Les hirondelles dansaient animant la surface du lac des reflets acrobatiques de
leur ballet vif et incessant ponctué de cris de victoire ou de jubilation en rasant
l’avant de la pirogue et le dessus de nos de têtes. Les martins pêcheurs de
leurs vols stationnaires tombaient comme la foudre sur les flèches d’argent que
lance le soleil aux écailles des poissons. Les canards innombrables pédalaient
un moment en surface en cancanant de rancune puis décollaient en gerbes
dispersées nasillant l’embarras dans lequel les plongeait ma visite importune.

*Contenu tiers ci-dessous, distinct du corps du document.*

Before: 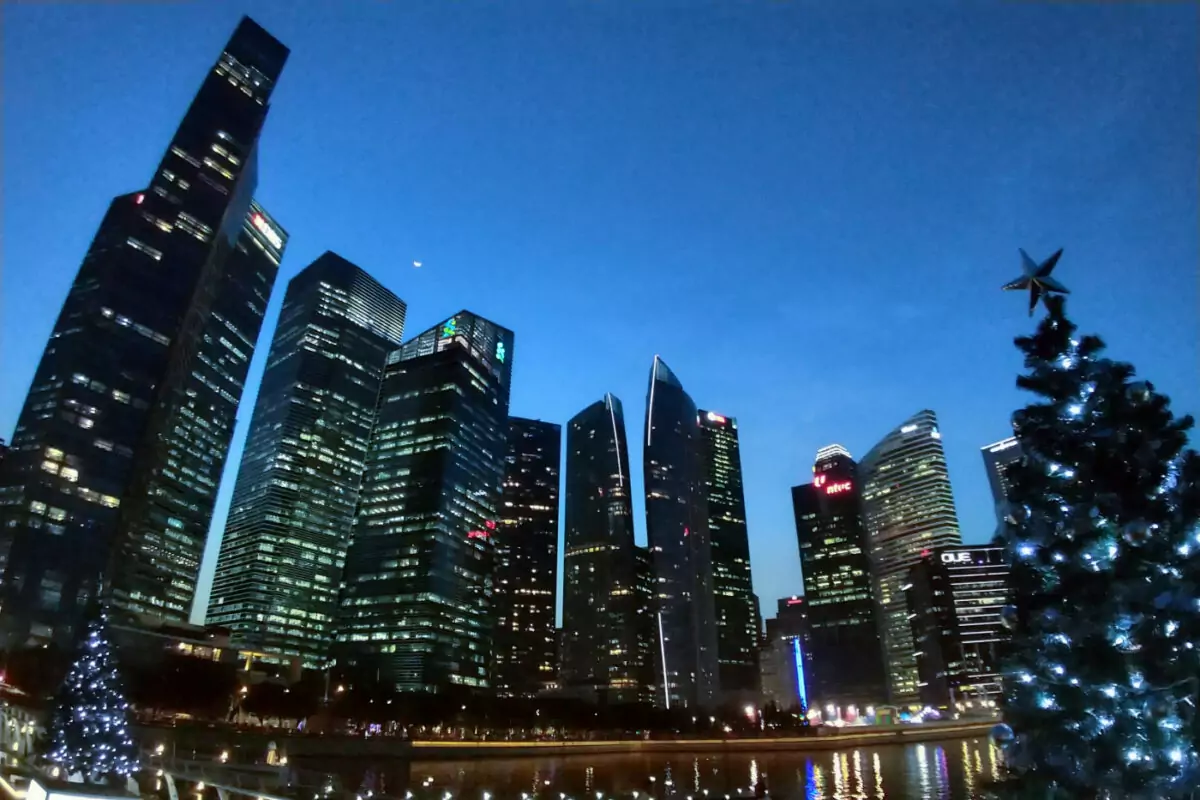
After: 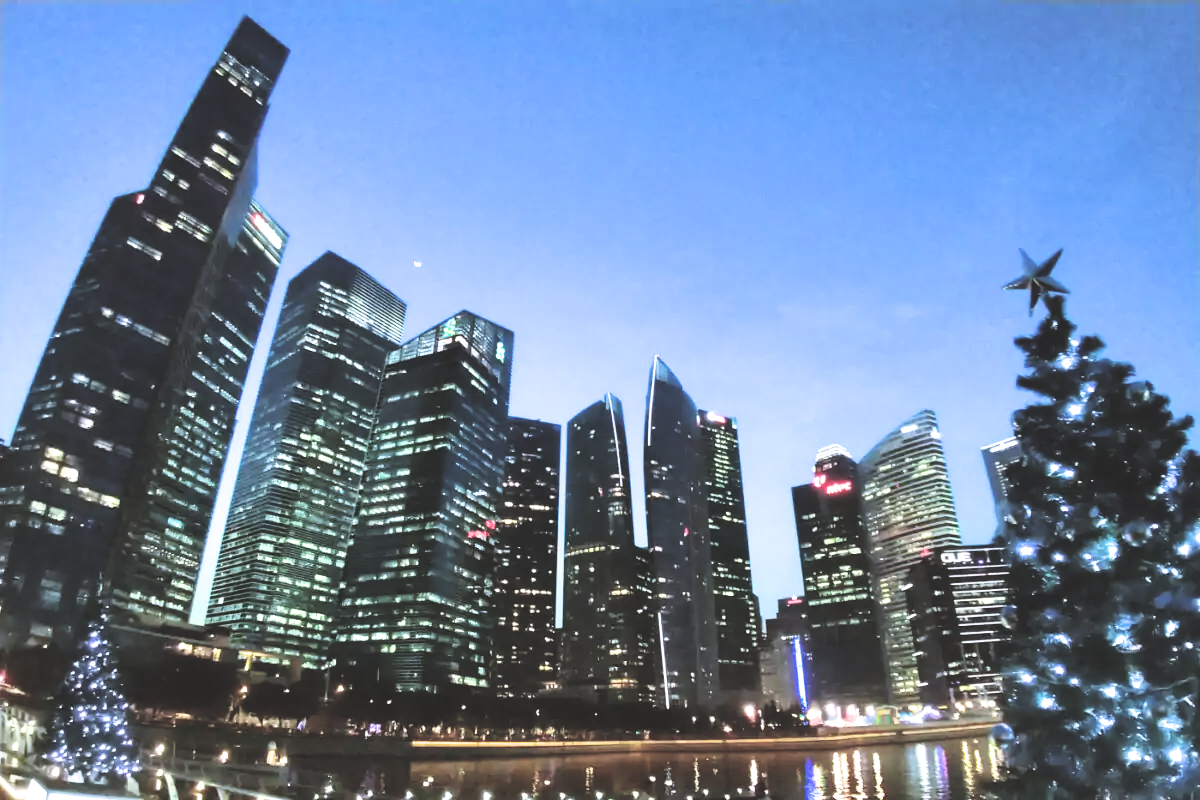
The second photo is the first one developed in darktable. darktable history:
exposure: black level correction -0.023, exposure 1.397 EV, compensate highlight preservation false
filmic rgb: black relative exposure -4 EV, white relative exposure 3 EV, hardness 3.02, contrast 1.5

Les aigles pêcheurs derrière leurs masques noirs semblaient surveiller tout ce
monde en repérant leurs proies, perchés sur une branche ou en planant lentement
au-dessus du lac et des multitudes turbulentes. Ils prenaient leur temps pour
agir comme celui qu’il fallait pour déguster leurs prises. Savoir le bon
moment, celui qui fait le succès de ses entreprises, j’ai tâché d’apprendre
d'eux cette notion du temps mais ne suis pas très sûr de l’avoir bien comprise.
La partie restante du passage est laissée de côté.